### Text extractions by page
Start of Block

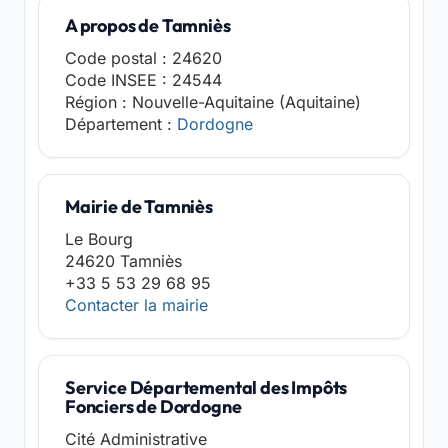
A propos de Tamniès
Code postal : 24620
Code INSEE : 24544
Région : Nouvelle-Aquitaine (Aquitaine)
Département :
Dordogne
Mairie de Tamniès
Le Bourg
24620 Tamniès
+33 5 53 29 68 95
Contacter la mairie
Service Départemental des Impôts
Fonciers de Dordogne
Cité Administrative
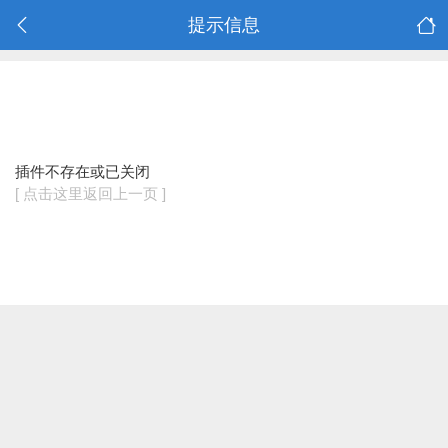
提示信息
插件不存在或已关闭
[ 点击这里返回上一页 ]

End of Block

### Exercise aim
How many lines in the records above contain the string "Tamniès"? Reply with the number alone.

### Response to the exercise
3